Verilen metin:
*****
Düsseldorf’ta oturma eyleminde 4. gününde

Almanya’nın Düsseldorf kentinde ‘Abdulllah Öcalan’a özgürlük’ talebiyle başlatılan oturma eylemi 4. gününde sürüyor.

Almanya'nın Kuzey Ren Vestfilya (NRW) Eyaleti'nin başkenti Düsseldorf’ta Pazartesi günü başlayan oturma eylemi bugün de saat 12.00’de Cornaliusplatz’da devam etti. Saygı duruşuyla başlayan eylemde ilk olarak KON MED’in bildirisi okundu. Bugünkü eyleme Dortmund ve Bonn’da yaşayan Kürdistanlılar katıldı. Ayrıca ADKH ve MLKP üyeleri de eyleme destek verdi. Eylemde Öcalan’ın düşüncelerinden oluşan derlemeler okundu, ayrıca Almanca broşürler dağıtıldı. 

Eylemde PDSK (Suriye Kürdistanı Demokrat Partisi) Temsilcisi Bawe Narin bir konuşma yaptı. Bawe Narin, Kürdistan’da tarih boyunca birçok ayaklanma ve isyan yaşandığını ancak Abdullah Öcalan’ın önderlik ettiği hareketin 40 yıldır farklı bir çizgiyle mücadeleyi kesintisiz sürdürdüğüne dikkat çekti. Öcalan’ın ortaya koyduğu paradigmanın net olarak Rojava’da tüm dünyaya model olduğunu belirtti. 

İZOLASYON ULUSLARARASI BİR POLİTİKADIR

Daha sonra  söz alan ATİK Eşbaşkanı Süleyman Gürcan da şöyle konuştu: 

“Abdullah Öcalan çok özel bir izolasyonda tutuluyor. Bu uluslarası hukuka da aykırı. Bu sadece Türk devletinin bir politikası değil uluslararası bir politikadır. Almanya’nın özel bir politikası var. Türk devletinin Garê saldırısı öncesi Almanya’ya temsilcilerini gönderip onay istemesi dikkat çekicidir. İzolasyon politikası Almanya’nın uyguladığı ve Türkiye’de de politik tutsaklara uygulanmasını sağladığı bir politikadır. Tüm politik tutsaklara özgürlük istiyoruz.”
*****
Yapılacak iş: Düsseldorf'taki oturma eylemini anlatan metinden "Almanya’nın Düsseldorf kentinde" ile "Almanca broşürler dağıtıldı." arasındaki kısmı, bu iki yer de dahil olmak üzere hiç değiştirmeden aktarın. Burada sadece bu metne bakın.

Verilen bilgiler:
*****
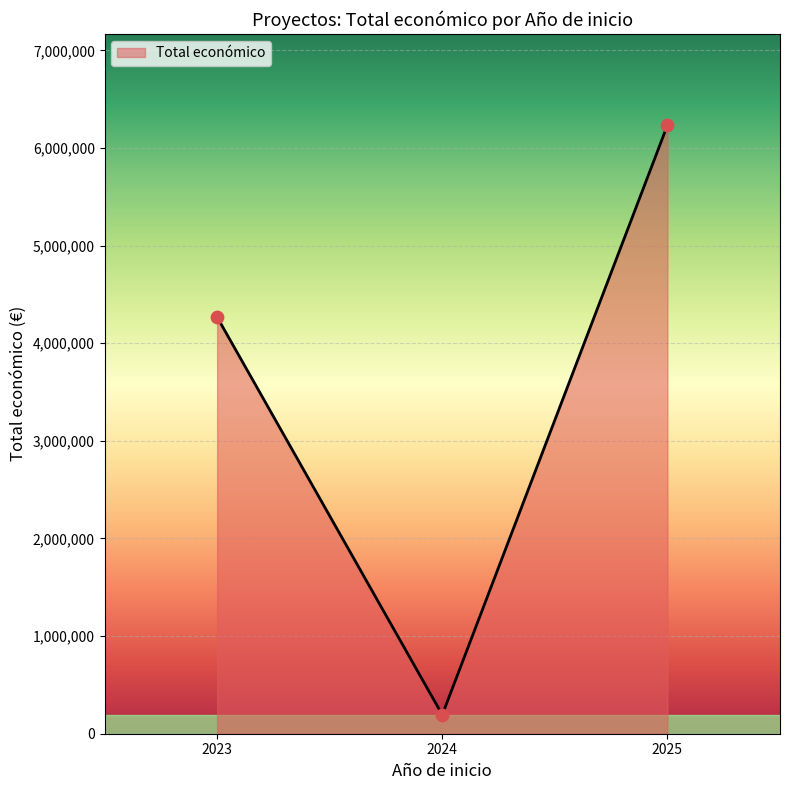

What is the ratio of the value at 2023 to the value at 2024?

22.0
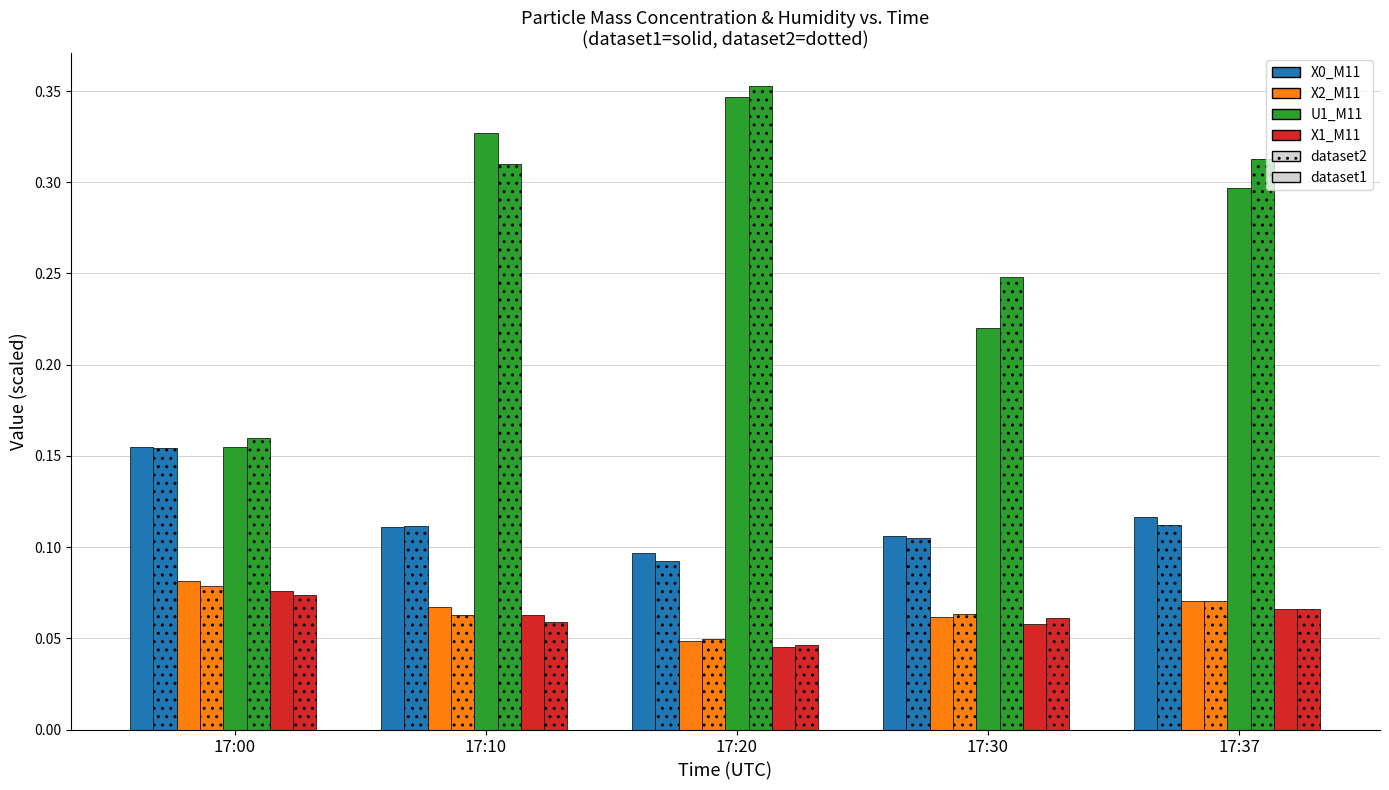

Which series has the widest spread of values?

U1_M11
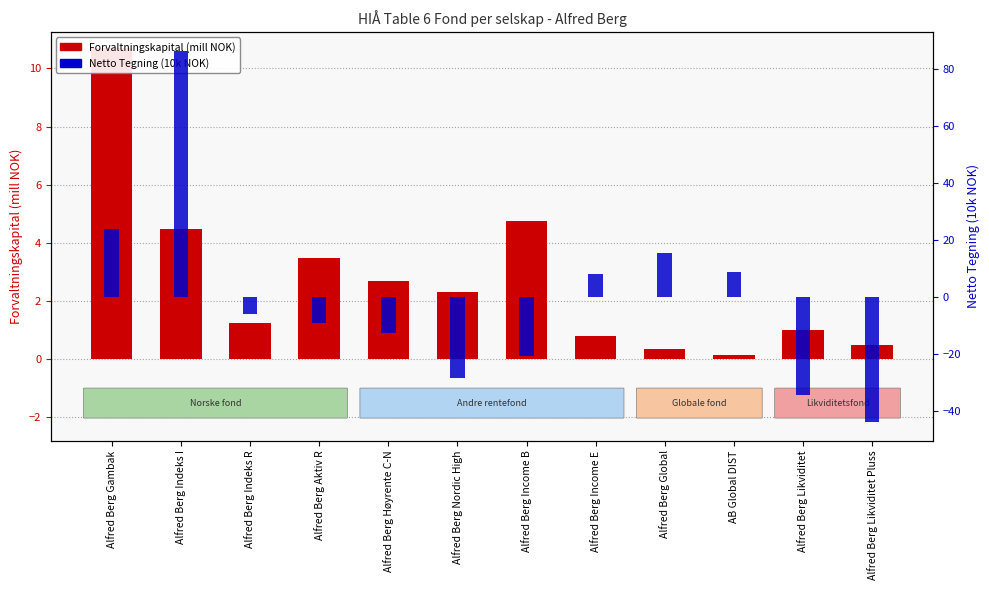

How many positive values does the Netto Tegning (10k NOK) series have?

5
*****
Cevap aşağıda:
Almanya’nın Düsseldorf kentinde ‘Abdulllah Öcalan’a özgürlük’ talebiyle başlatılan oturma eylemi 4. gününde sürüyor.

Almanya'nın Kuzey Ren Vestfilya (NRW) Eyaleti'nin başkenti Düsseldorf’ta Pazartesi günü başlayan oturma eylemi bugün de saat 12.00’de Cornaliusplatz’da devam etti. Saygı duruşuyla başlayan eylemde ilk olarak KON MED’in bildirisi okundu. Bugünkü eyleme Dortmund ve Bonn’da yaşayan Kürdistanlılar katıldı. Ayrıca ADKH ve MLKP üyeleri de eyleme destek verdi. Eylemde Öcalan’ın düşüncelerinden oluşan derlemeler okundu, ayrıca Almanca broşürler dağıtıldı.